Çantasını açtı, bir beşlik, iki tane de tek dolar çıkartıp adamın önüne koydu. Sonra, doldurması için önüne sürülen deftere birkaç saniye kadar tereddütle baktı. İsim yerine Jane Wilson diye yazdı, adres olarak da San Antonio kaydını koydu. Otomobilde Teksas plâkası olduğu için nereden geldiğini gizlemesine imkân yoktu. Adam "Valizlerinizi getireyim" diyerek kapıya doğru yürüdü. Mary onun peşi sıra birkaç adım attı. Para hâlâ, kahverengi zarfın içinde, otomobilde duruyordu. Galiba en iyisi onu geceleyin orada bırakmak olacaktı. Arabanın kapılarını kilitledikten sora paranın emniyetinden şüphe etmeye lüzum yoktu.
Adam valizi, ofise bitişik olan kulübenin kapısı önüne getirdi.
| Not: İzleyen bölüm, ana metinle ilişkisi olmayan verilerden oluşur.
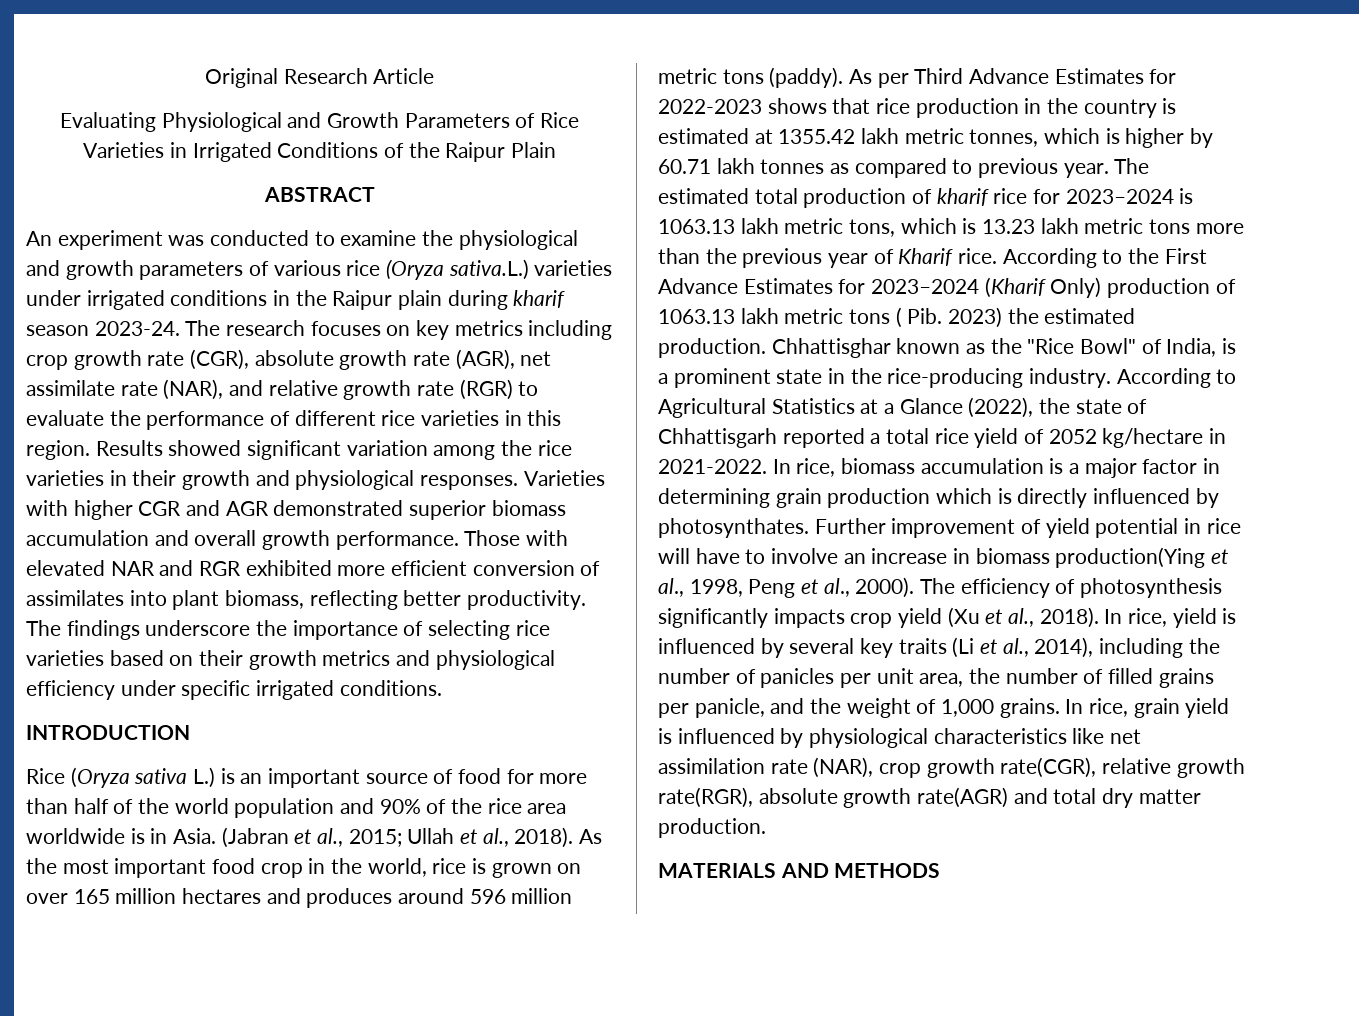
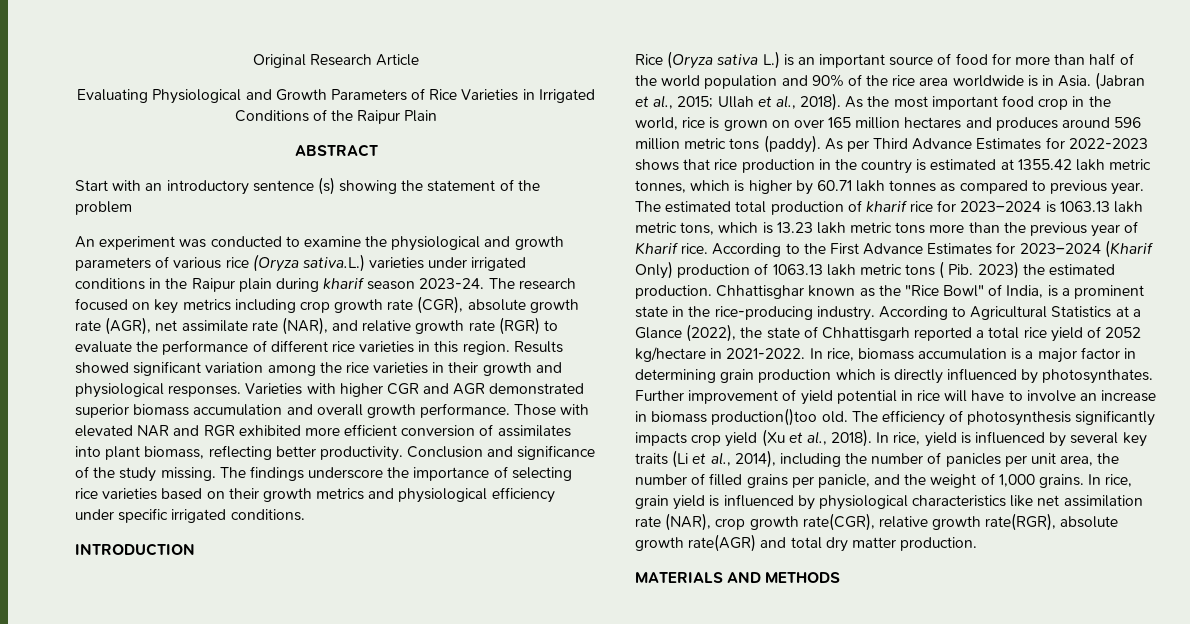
(375, 194) none -> [75,177,540,195] [75,201,132,215] // Start with an introductory sentence (s) showing the statement of the problem
[310,321,381,336] focuses -> [75,298,128,311] focused
(587, 600) none -> [407,445,596,460] [75,466,216,482] Conclusion and significance of the study missing.
[1055,547,1230,568] [658,577,915,598] production(Ying et al., 1998, Peng et al., 2000). -> [711,408,848,426] production()too old.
Mary, onun ittiği kapıdan içeri girerken de adam:
- "Ne berbat hava, değil mi?" dedi. "Uzak yerden mi geliyorsunuz?"
- "Eh, oldukça. Bütün gün direksiyon kullandım."
Motel odası oldukça sade, eski usulde, fakat tertipli döşenmişti. Tepedeki yuvarlak lâmbadan dökülen sarı ışığın altında Mary, geceyi burada geçirmekten vazgeçmesine sebep olabilecek gibi bir şey göremedi. Sağ tarafta banyo kısmı gözüküyordu. Gömme banyo yoktu, yorgunluğunu duş altında girmesi gerekecekti. Ama buna bile itirazsız razı oldu.
- "Başkaca istediğiniz bir şey var mı?"
Adam sormamış olsa az daha unutacaktı. Acele ile:
- "Yemek yiyebileceğim bir yer var mı buralarda?" diye sordu.
- "Üç kilometre kadar aşağıda bir yer vardı, ama yeni yol yapıldıktan birkaç ay sonra kapandığını işittim. Zannedersem en yakın yer Fairval."
- "Orası ne kadar uzak?"
- "Yirmi dört, yirmi beş kilometre kadar bir şey... Bu geldiğiniz yoldan aşağıya doğru gidecek ve yol ikiye ayrıldığı vakit sağa döneceksiniz. Bu dönüş sizi yeni yola çıkarır. Ondan sonra dosdoğru on kilometre kadar gideceksiniz... zaten şayet kuzeye gidiyorsanız, nasıl oldu da bu eski yola saptınız anlayamadım... Uzun zamandan beri buraya uğrayan olmadı."
- "Yolumu kaybettim de ondan buraya düştüm."
Şişman adam, "Haa, şu mesele" gibilerden başını salladı.
- "Zaten çoğu zaman böyle oluyor."
Kapıya doğru yürüdü. Tam çıkacağı sırada durdu. Önüne bakarak ve söylememesi gereken bir şeyi söylüyormuş gibi bir sesle:
- "Şey" dedi. "Düşünüyorum da, belki bir yemek için ta Fairval'e kadar gidip gene buraya dönmek zor gelecek. Hem de bu yağmurda... Şayet isterseniz.. Zaten kedime yiyecek bir şeyler hazırlayacaktım... İsterseniz gelip benimle bir şeyler yiyebilirsiniz."
Mary acele ile "Yok, yok" dedi. "Olmaz. Size zahmet vermek istemem."
- "Ne zahmet olacak... Annem zaten yattı. Kendime soğuk etlerden bir sandviç yapacaktım, biraz da kahve... Şayet sizce mahzuru yoksu memnun olurum."